Problem to work on
Identify each line in the entries below that contains the string "Casa" and copy every such line in full. Treat case as significant.

(Beginning of Material to process)

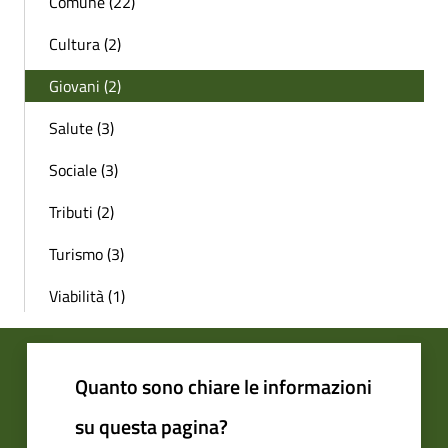
Comune (22)
Cultura (2)
Giovani (2)
Salute (3)
Sociale (3)
Tributi (2)
Turismo (3)
Viabilità (1)
Quanto sono chiare le informazioni
su questa pagina?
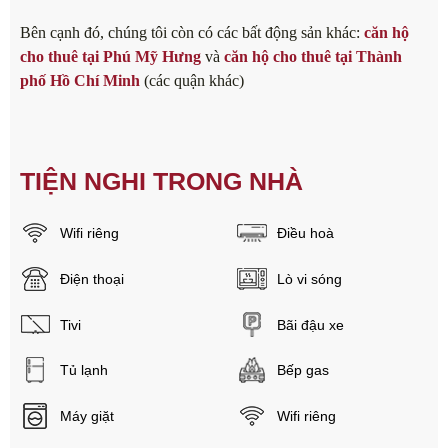
Bên cạnh đó, chúng tôi còn có các bất động sản khác:
căn hộ
cho thuê tại Phú Mỹ Hưng
và
căn hộ cho thuê tại Thành
phố Hồ Chí Minh
(các quận khác)
TIỆN NGHI TRONG NHÀ
Wifi riêng
Điều hoà
Điện thoại
Lò vi sóng
Tivi
Bãi đậu xe
Tủ lạnh
Bếp gas
Máy giặt
Wifi riêng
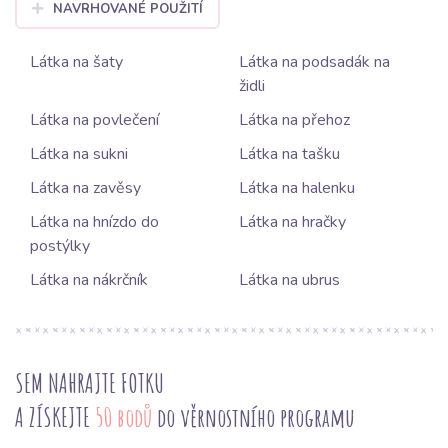
NAVRHOVANÉ POUŽITÍ
Látka na šaty
Látka na podsadák na
židli
Látka na povlečení
Látka na přehoz
Látka na sukni
Látka na tašku
Látka na zavěsy
Látka na halenku
Látka na hnízdo do
Látka na hračky
postýlky
Látka na nákrčník
Látka na ubrus
SEM NAHRAJTE FOTKU
A ZÍSKEJTE
50 bodů
do věrnostního programu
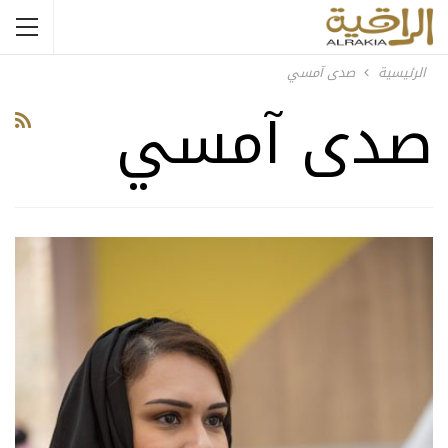
الرئيسية
صدى آمسي
صدى آمسي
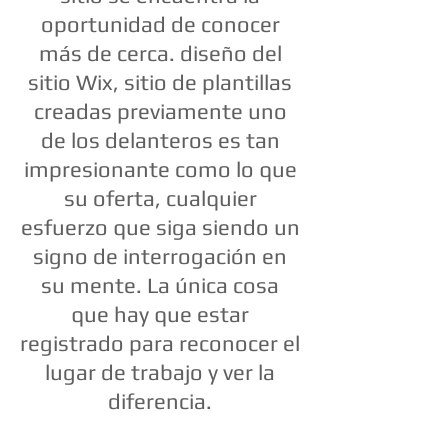
oportunidad de conocer
más de cerca. diseño del
sitio Wix, sitio de plantillas
creadas previamente uno
de los delanteros es tan
impresionante como lo que
su oferta, cualquier
esfuerzo que siga siendo un
signo de interrogación en
su mente. La única cosa
que hay que estar
registrado para reconocer el
lugar de trabajo y ver la
diferencia.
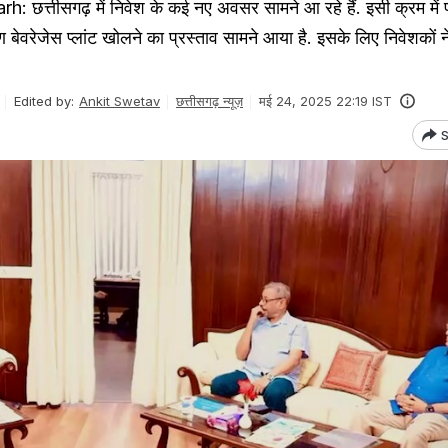
 छत्तीसगढ़ में निवेश के कई नए अवसर सामने आ रहे हैं. इसी क्रम में प्
ण बेवरेजेस प्लांट खोलने का प्रस्ताव सामने आया है. इसके लिए निवेशकों 
Edited by:
Ankit Swetav
छत्तीसगढ़ न्यूज़
मई 24, 2025 22:19 IST
S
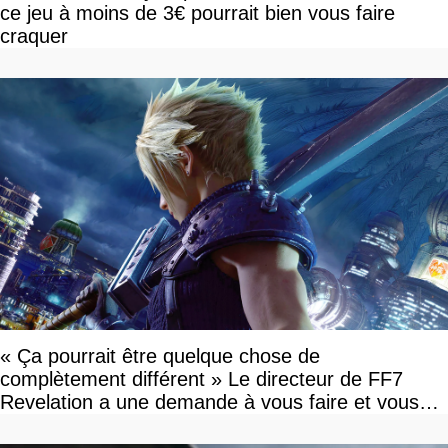
ce jeu à moins de 3€ pourrait bien vous faire
craquer
« Ça pourrait être quelque chose de
complètement différent » Le directeur de FF7
Revelation a une demande à vous faire et vous
devriez l'écouter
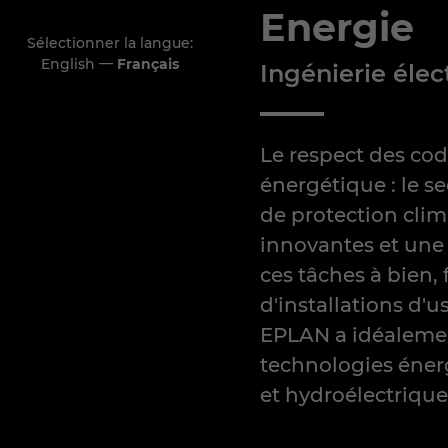
Energie
Sélectionner la langue:
—
English
Français
Ingénierie élec
Le respect des code
énergétique : le se
de protection clim
innovantes et une 
ces tâches à bien, 
d'installations d'u
EPLAN a idéalement
technologies énerg
et hydroélectriques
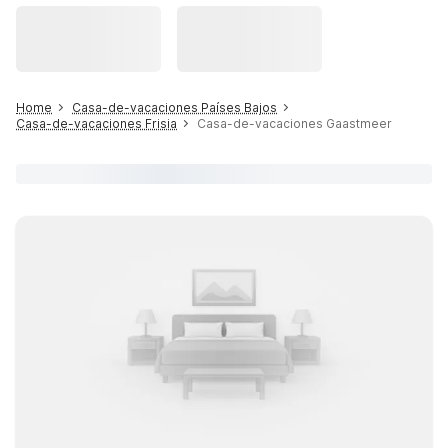
Home
Casa-de-vacaciones Países Bajos
Casa-de-vacaciones Frisia
Casa-de-vacaciones Gaastmeer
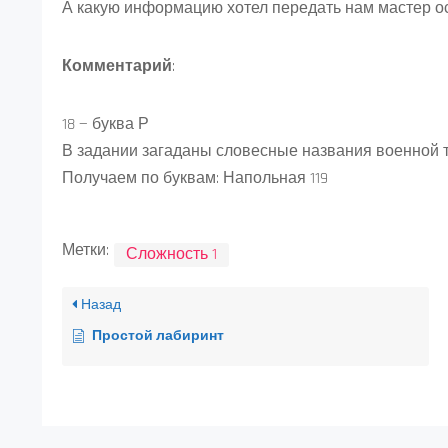
А какую информацию хотел передать нам мастер ос
Комментарий
:
18 — буква Р
В задании загаданы словесные названия военной т
Получаем по буквам: Напольная 119
Метки:
Сложность 1
Назад
Простой лабиринт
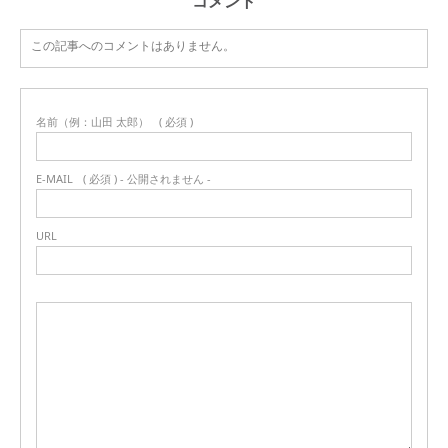
コメント
この記事へのコメントはありません。
名前（例：山田 太郎）
( 必須 )
E-MAIL
( 必須 ) - 公開されません -
URL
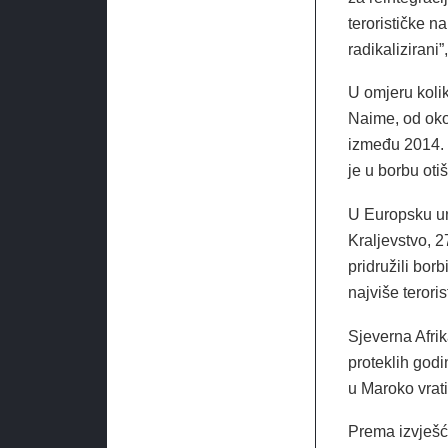
terorističke na
radikalizirani
U omjeru koliko
Naime, od oko 1
između 2014. i
je u borbu otiš
U Europsku un
Kraljevstvo, 
pridružili borb
najviše terorist
Sjeverna Afrik
proteklih godin
u Maroko vrati
Prema izvješć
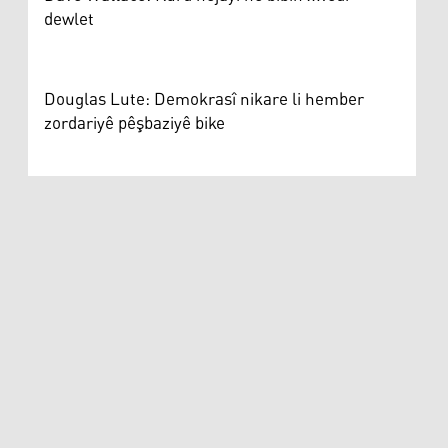
dewlet
Douglas Lute: Demokrasî nikare li hember
zordariyê pêşbaziyê bike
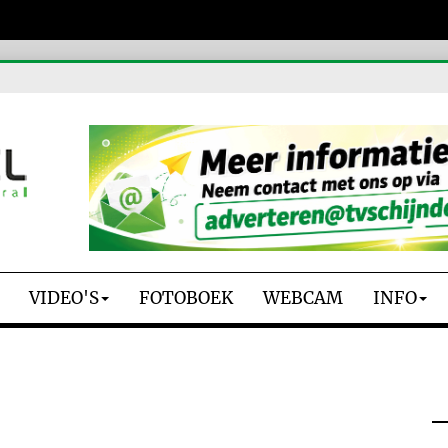
VIDEO'S
FOTOBOEK
WEBCAM
INFO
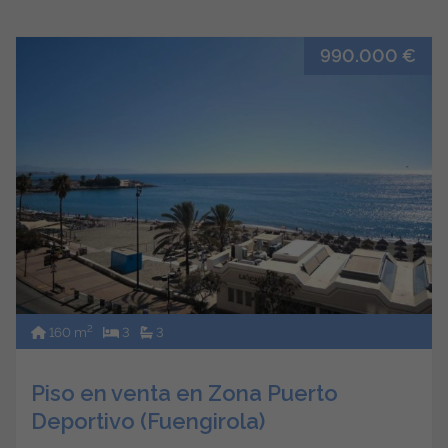
990.000 €
2
160 m
3
3
Piso en venta en Zona Puerto
Deportivo (Fuengirola)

(End of Material to process)

Task solution
Casa-de-vacaciones Países Bajos
Casa-de-vacaciones Frisia
Casa-de-vacaciones Gaastmeer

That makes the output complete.